Alors, avant de complimenter ou de commenter l’apparence de quelqu’un, autant une perte ou un gain de poids, faites attention. Vous ne savez pas combien de temps la personne s’est regardé dans le miroir en pleurant avant de mettre sa robe et de sortir affronter le monde. Vous ne savez pas combien de selfies elle a effacé de son cellulaire à cause de cette peau sous son menton qui était trop voyante.

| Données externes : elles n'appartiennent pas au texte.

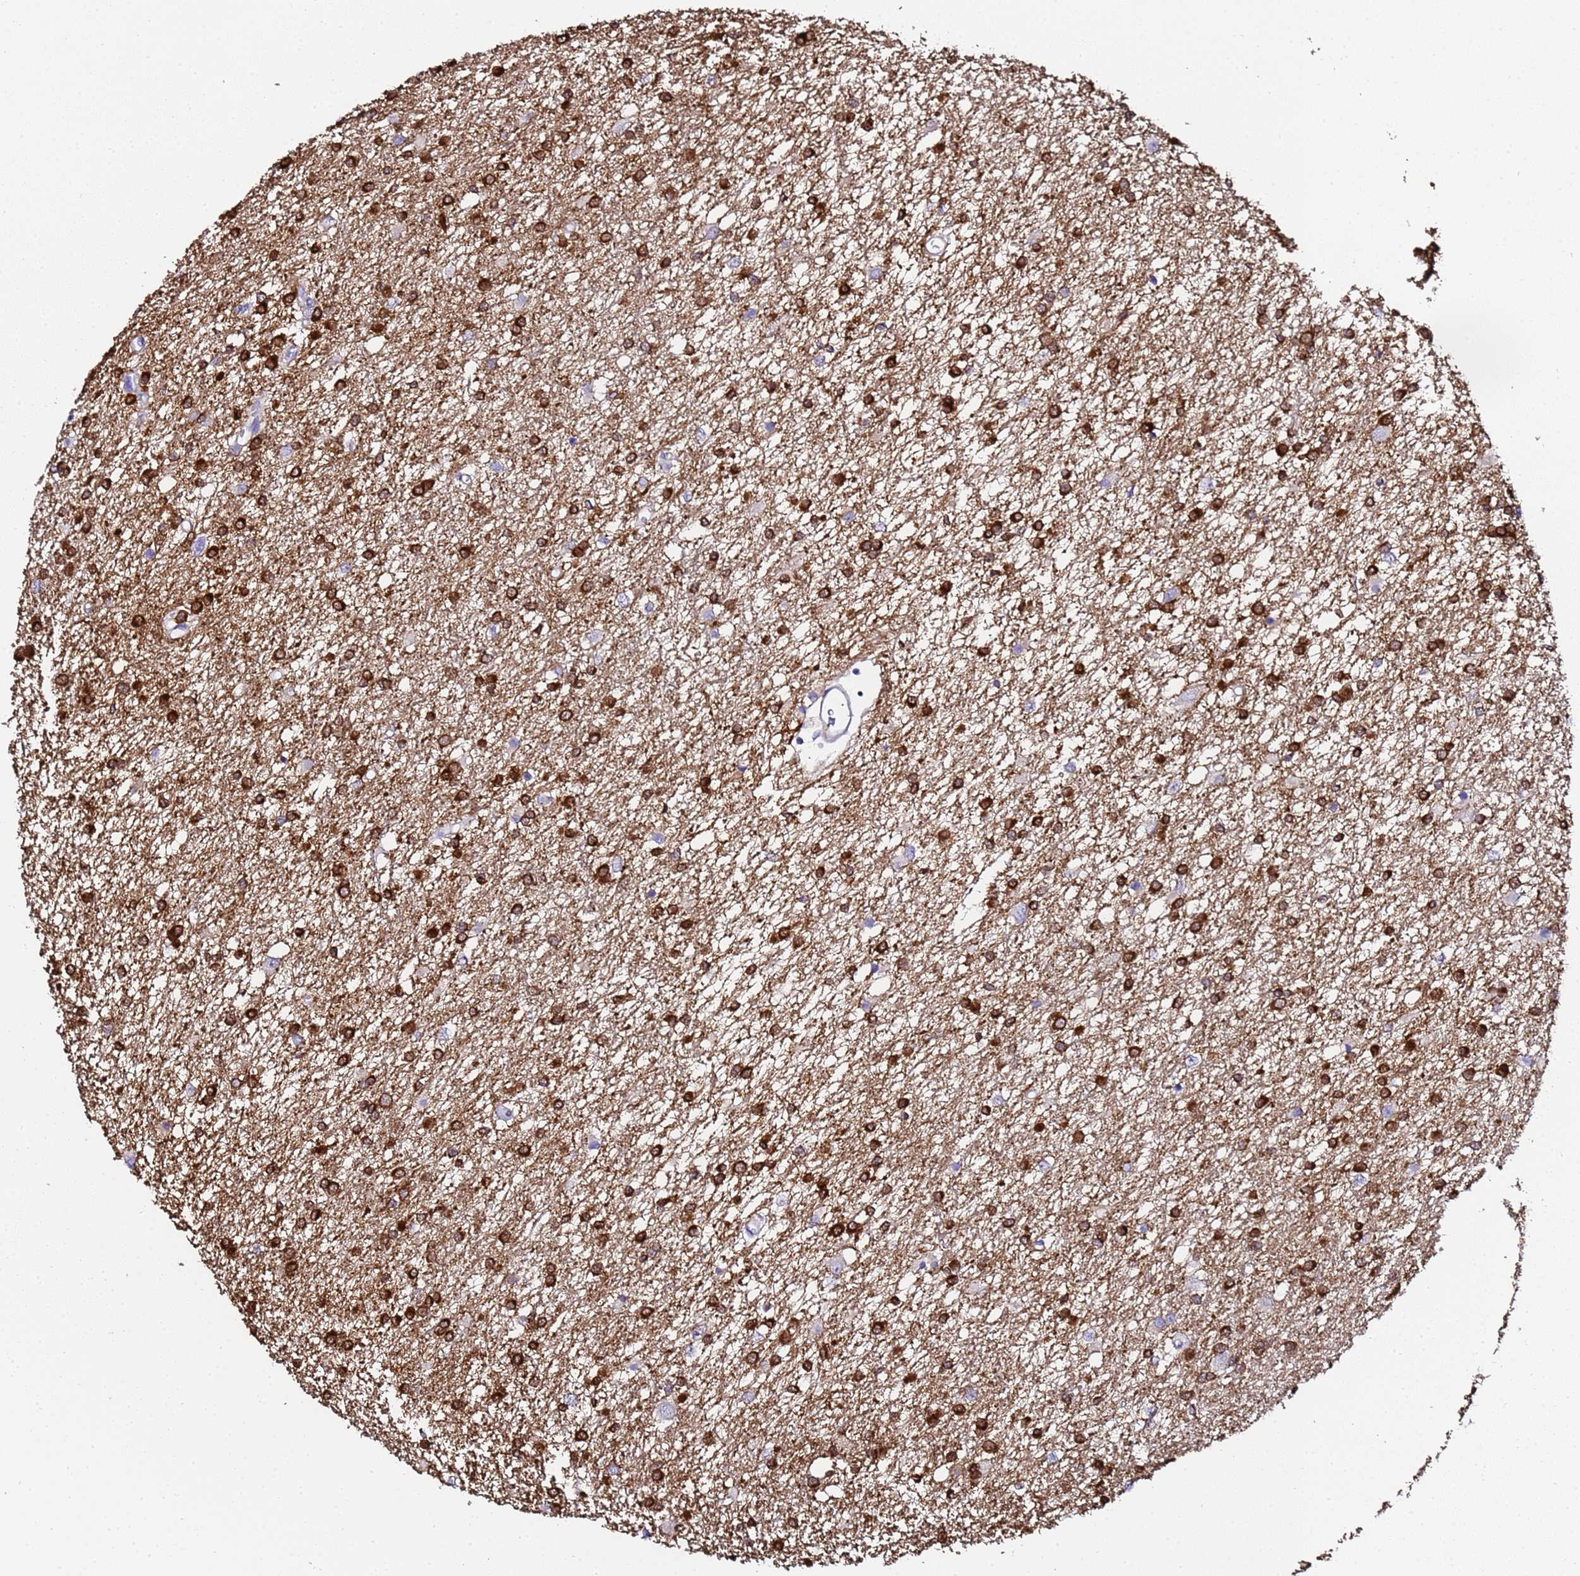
{"staining": {"intensity": "strong", "quantity": "25%-75%", "location": "cytoplasmic/membranous"}, "tissue": "glioma", "cell_type": "Tumor cells", "image_type": "cancer", "snomed": [{"axis": "morphology", "description": "Glioma, malignant, High grade"}, {"axis": "topography", "description": "Brain"}], "caption": "Brown immunohistochemical staining in human glioma shows strong cytoplasmic/membranous staining in about 25%-75% of tumor cells. (DAB (3,3'-diaminobenzidine) IHC with brightfield microscopy, high magnification).", "gene": "FTL", "patient": {"sex": "female", "age": 50}}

Et si tu sens et que tu sais, au fin fond de toi, que tes sentiments face à l’alimentation ou à l’exercice ne sont pas les bons, sois d’abord honnête avec toi-même et arrête de te créer des excuses. Ça ne va pas « passer » tout seul. Ça ne va pas arrêter « quand tu auras perdu ce petit cinq livres récalcitrant ». Le vrai travail n’est pas à faire sur ton tour de taille, mais bien dans ta tête. C’est de savoir t’aimer inconditionnellement peu importe ton apparence. Tu n’as pas à être « maigre » pour avoir besoin d’aide. Tu n’as pas à te dire que d’autres vivent pire que toi. Tu n’as pas à être une fille pour avoir un trouble alimentaire. Tu n’as pas à être une adolescente, ni à avoir un élément déclencheur fixe. Tu as le droit de demander de l’aide. Ce que tu ressens est valide.
Confie-toi à quelqu’un en qui tu as confiance qui te prendra au sérieux. Un professionnel de la santé. Utilise les ressources qui sont à ta disposition… parce que tu mérites d’être heureux.se. Tu mérites de te voir pour la personne extraordinaire que tu es, et non pour celui ou celle que ta problématique te convainc que tu es.